** The records follows **
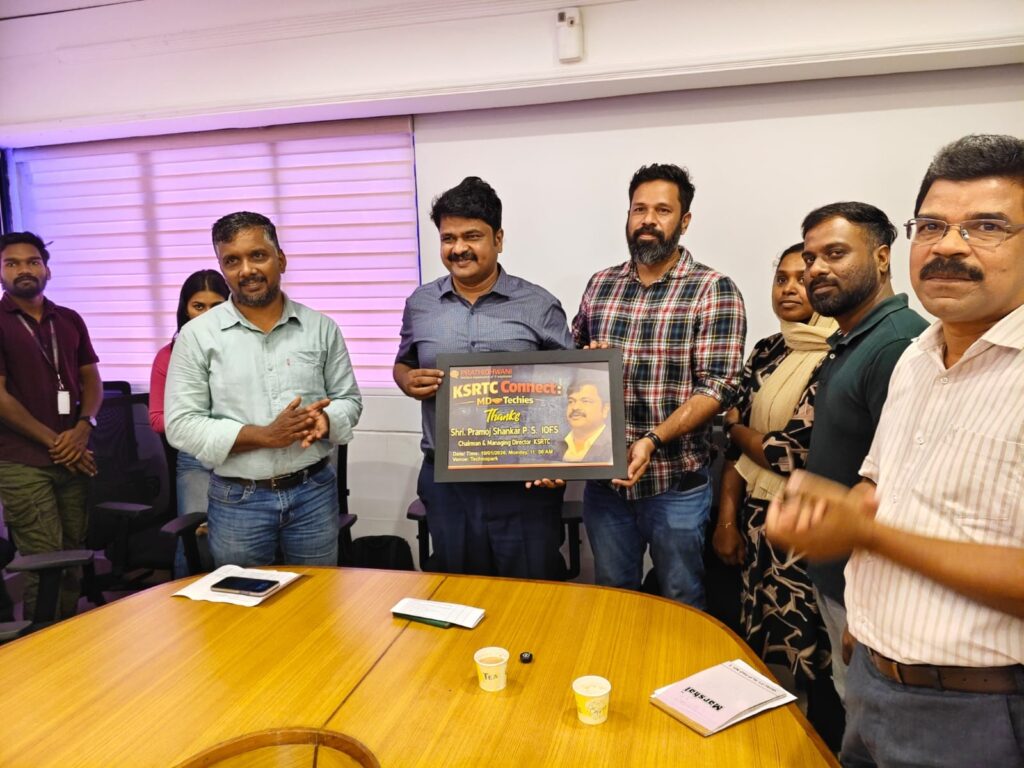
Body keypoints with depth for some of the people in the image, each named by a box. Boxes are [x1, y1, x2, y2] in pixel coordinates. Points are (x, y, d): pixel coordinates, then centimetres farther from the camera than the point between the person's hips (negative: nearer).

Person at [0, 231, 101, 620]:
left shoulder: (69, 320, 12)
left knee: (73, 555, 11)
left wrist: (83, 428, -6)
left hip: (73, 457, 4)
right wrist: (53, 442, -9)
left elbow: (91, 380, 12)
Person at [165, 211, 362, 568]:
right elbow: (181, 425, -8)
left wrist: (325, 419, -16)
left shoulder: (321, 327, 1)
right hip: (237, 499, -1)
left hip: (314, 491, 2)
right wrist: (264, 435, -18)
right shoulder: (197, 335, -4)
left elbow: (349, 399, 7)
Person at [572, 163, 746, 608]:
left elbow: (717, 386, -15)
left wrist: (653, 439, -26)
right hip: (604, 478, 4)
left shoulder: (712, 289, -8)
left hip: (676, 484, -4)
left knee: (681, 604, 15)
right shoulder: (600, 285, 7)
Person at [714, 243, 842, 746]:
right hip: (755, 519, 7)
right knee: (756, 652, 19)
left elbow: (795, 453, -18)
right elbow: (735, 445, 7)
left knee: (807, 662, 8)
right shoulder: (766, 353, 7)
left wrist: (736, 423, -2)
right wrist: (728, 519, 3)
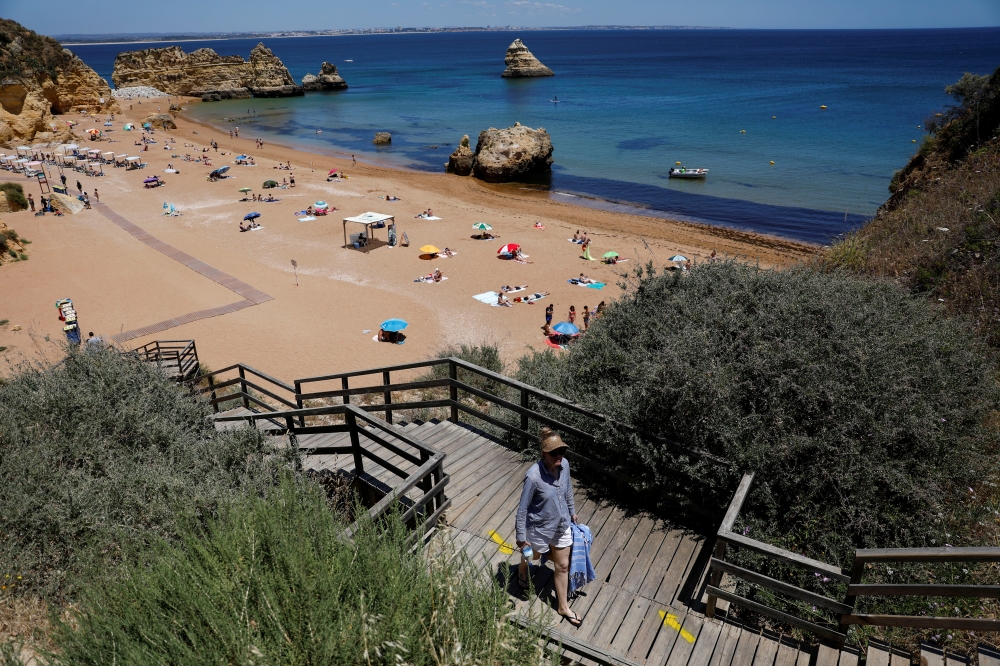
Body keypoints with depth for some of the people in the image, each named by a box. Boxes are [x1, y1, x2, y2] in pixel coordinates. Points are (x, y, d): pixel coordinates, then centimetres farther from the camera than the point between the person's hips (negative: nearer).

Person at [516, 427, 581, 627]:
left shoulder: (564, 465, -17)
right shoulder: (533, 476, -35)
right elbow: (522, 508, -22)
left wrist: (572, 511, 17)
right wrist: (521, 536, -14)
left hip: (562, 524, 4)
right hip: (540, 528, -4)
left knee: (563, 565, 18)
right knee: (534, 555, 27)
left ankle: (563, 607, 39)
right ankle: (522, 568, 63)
** End of The records **
** The records follows **
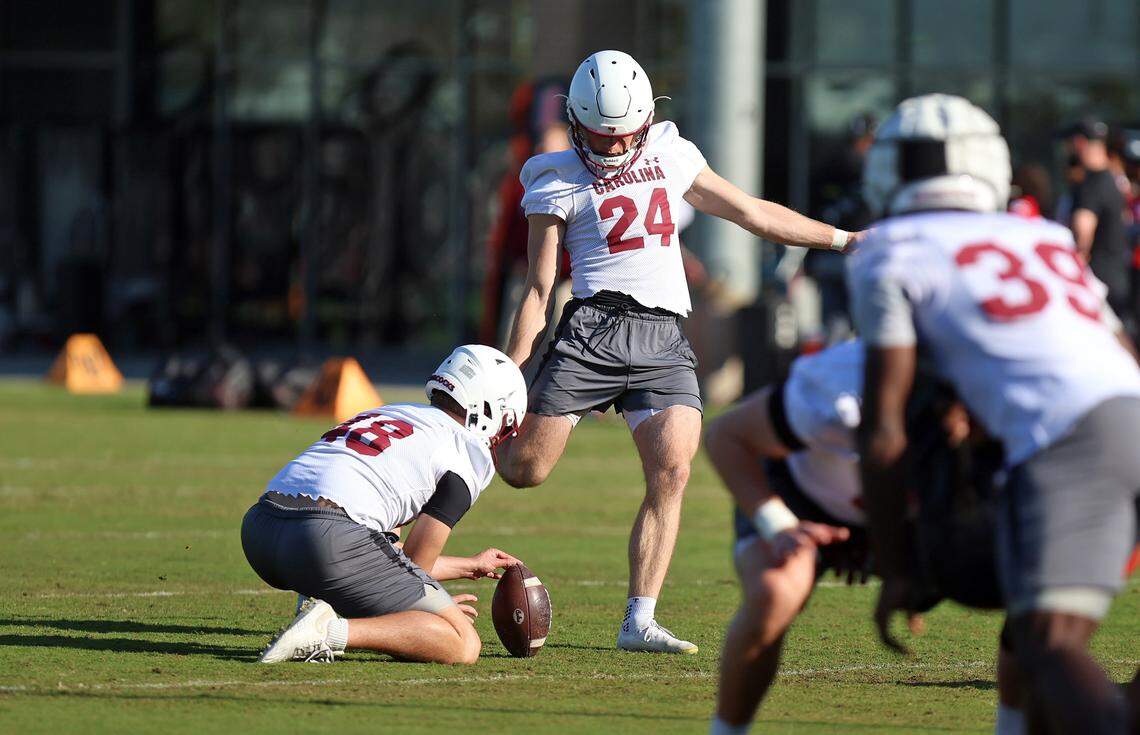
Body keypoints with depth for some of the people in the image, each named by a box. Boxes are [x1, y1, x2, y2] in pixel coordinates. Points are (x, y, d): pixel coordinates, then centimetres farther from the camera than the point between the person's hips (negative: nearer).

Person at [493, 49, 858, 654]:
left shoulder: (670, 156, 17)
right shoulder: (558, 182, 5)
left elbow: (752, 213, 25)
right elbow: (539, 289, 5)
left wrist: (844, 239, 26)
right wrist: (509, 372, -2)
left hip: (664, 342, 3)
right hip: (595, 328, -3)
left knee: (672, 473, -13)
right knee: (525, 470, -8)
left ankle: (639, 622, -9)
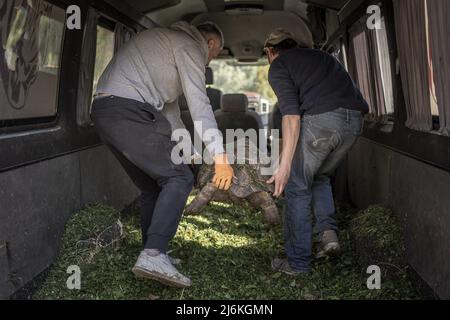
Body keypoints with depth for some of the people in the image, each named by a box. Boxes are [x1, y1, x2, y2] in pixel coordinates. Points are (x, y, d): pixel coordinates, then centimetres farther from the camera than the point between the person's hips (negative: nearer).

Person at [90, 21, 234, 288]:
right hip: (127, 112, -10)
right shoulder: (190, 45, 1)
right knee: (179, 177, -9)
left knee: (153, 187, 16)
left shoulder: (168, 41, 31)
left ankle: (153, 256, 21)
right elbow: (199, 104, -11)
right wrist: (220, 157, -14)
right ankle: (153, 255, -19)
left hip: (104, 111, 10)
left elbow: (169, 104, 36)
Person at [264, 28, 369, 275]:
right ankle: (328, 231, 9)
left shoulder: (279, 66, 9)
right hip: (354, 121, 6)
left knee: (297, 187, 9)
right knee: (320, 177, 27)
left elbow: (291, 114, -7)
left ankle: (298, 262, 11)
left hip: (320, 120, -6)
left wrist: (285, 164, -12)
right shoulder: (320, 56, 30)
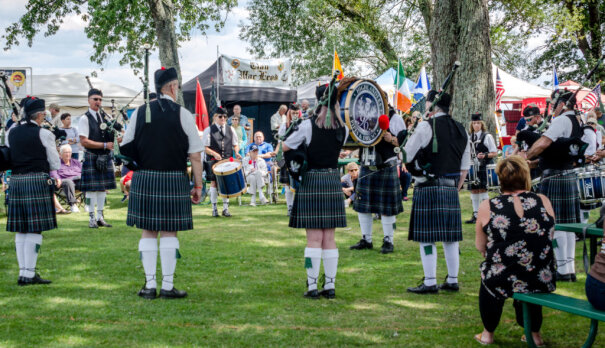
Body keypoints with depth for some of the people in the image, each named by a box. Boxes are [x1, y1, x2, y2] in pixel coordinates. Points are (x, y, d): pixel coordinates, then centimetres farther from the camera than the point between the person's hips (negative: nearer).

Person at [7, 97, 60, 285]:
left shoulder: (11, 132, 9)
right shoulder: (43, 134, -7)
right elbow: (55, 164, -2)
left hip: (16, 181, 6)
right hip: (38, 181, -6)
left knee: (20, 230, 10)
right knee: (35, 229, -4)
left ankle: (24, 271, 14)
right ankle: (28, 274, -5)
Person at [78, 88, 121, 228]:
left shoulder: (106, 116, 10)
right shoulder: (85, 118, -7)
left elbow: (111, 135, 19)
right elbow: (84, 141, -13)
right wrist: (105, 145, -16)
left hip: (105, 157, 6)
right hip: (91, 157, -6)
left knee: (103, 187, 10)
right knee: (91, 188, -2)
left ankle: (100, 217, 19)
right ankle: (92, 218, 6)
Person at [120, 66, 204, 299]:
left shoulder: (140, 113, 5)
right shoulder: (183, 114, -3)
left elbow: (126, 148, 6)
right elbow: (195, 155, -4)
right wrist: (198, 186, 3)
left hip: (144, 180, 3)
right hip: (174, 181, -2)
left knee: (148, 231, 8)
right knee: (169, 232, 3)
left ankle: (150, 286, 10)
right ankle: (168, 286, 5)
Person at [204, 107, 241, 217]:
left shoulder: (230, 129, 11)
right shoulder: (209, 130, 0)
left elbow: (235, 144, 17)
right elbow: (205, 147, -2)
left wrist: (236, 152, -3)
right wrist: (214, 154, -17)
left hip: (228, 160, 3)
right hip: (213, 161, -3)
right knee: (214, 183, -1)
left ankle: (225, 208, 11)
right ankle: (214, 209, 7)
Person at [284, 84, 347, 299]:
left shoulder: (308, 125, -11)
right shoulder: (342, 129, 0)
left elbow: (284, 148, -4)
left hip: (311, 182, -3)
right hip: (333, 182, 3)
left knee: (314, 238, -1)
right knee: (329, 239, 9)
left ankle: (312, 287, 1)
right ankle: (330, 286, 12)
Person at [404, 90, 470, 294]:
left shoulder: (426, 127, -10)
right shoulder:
** End of The records **
** The records follows **
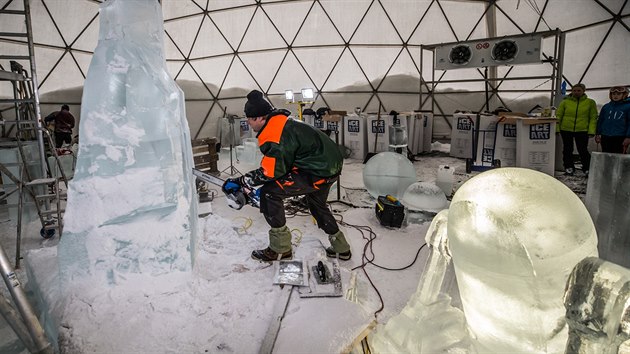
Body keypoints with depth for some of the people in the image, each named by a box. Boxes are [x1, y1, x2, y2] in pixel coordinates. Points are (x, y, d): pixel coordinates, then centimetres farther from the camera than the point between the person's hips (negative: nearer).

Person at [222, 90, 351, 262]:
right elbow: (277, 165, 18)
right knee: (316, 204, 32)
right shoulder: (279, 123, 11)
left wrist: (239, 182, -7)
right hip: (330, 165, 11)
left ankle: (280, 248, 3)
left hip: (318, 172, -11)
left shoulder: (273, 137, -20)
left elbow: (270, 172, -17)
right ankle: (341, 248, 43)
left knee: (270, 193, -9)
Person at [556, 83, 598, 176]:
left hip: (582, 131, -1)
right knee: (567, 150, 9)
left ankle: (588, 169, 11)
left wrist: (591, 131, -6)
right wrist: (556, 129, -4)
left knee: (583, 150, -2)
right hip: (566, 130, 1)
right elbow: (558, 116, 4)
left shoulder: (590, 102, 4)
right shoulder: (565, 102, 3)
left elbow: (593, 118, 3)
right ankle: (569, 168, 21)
** End of The records **
Give again, word for word, every line of the listing above from the one with "left hip: (664, 342, 3)" to the one with "left ankle: (639, 622, -9)", both inclusive, and nothing beyond them.

• **Response box**
left hip: (664, 342, 3)
right hip: (595, 328, -3)
left knee: (672, 473, -13)
right knee: (525, 470, -8)
left ankle: (639, 622, -9)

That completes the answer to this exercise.